(Provided data Opens)
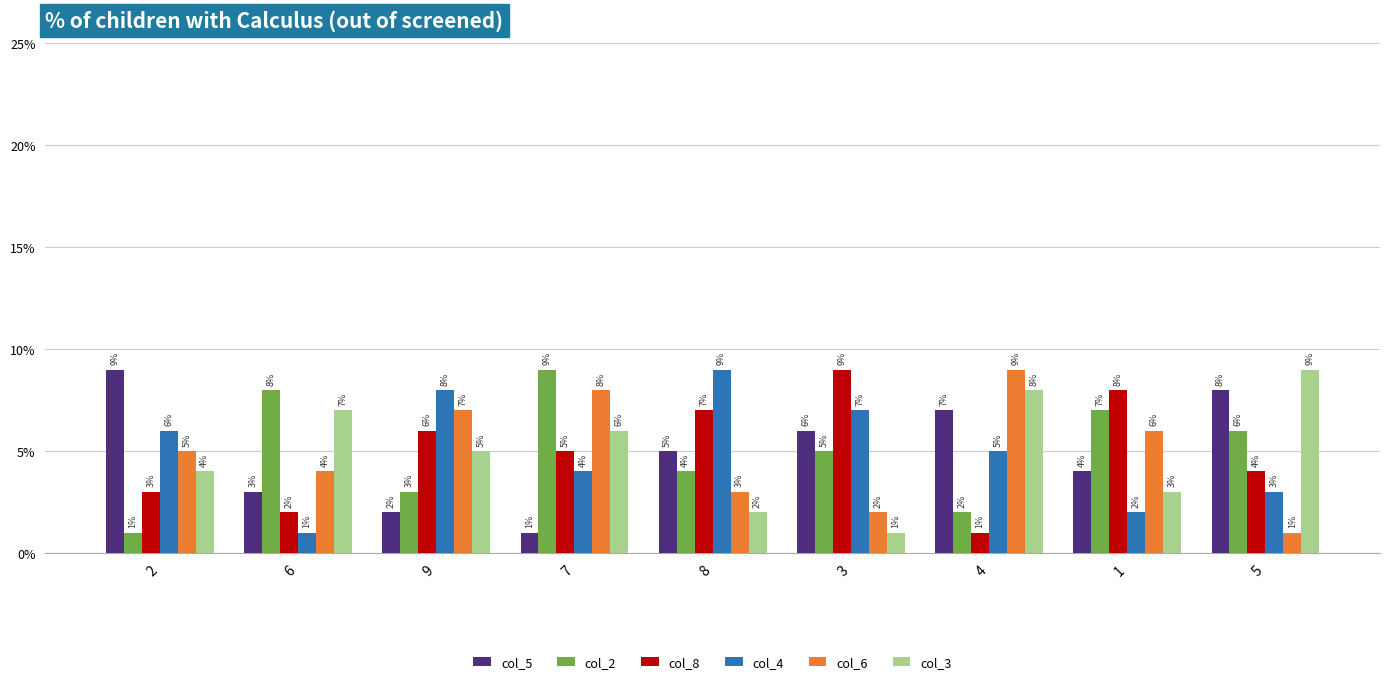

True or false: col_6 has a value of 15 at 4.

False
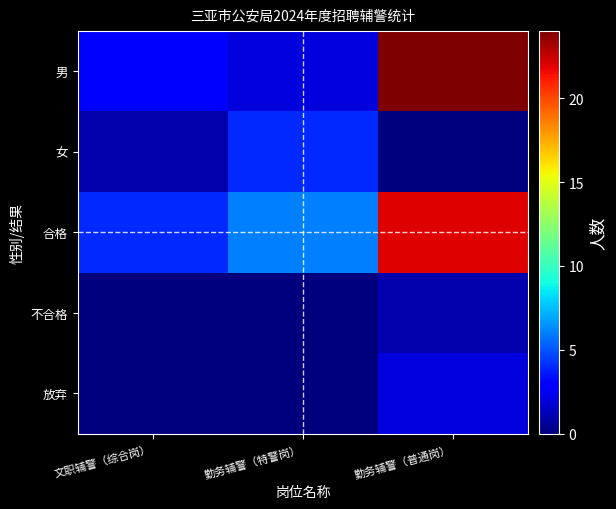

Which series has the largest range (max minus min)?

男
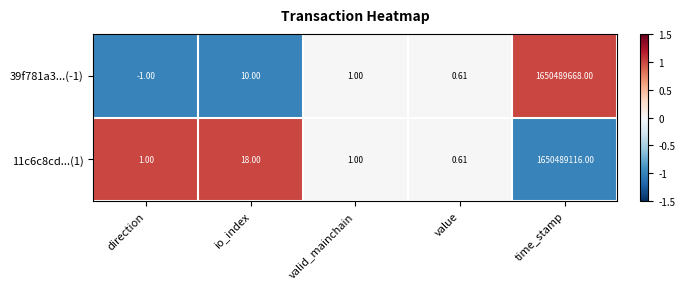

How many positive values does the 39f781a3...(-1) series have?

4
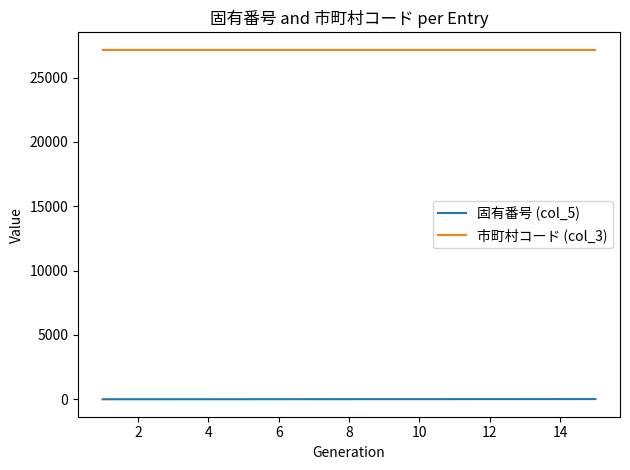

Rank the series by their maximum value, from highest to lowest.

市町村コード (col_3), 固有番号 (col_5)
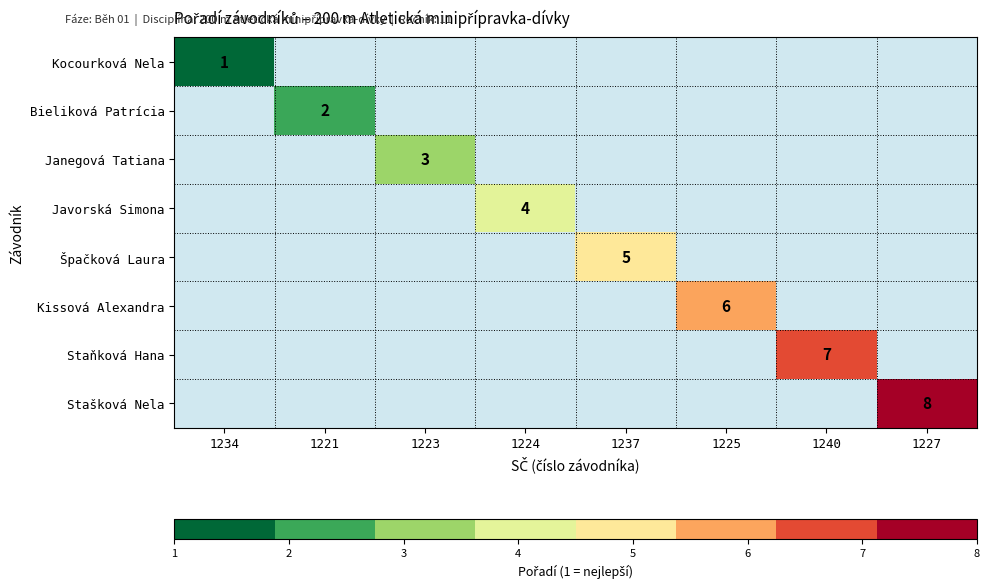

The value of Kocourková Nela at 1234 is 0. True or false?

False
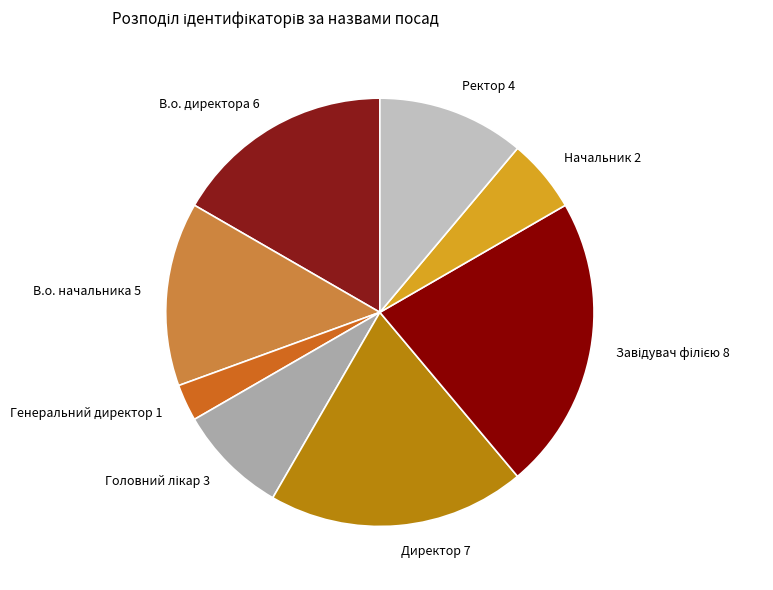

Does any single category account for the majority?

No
(Provided data Closes)
**To-do item:** Return the entire listing above word for word, but leave out the pictures.

**Task output:**
True or false: col_6 has a value of 15 at 4.

False

Which series has the largest range (max minus min)?

男

How many positive values does the 39f781a3...(-1) series have?

4

Rank the series by their maximum value, from highest to lowest.

市町村コード (col_3), 固有番号 (col_5)

The value of Kocourková Nela at 1234 is 0. True or false?

False

Does any single category account for the majority?

No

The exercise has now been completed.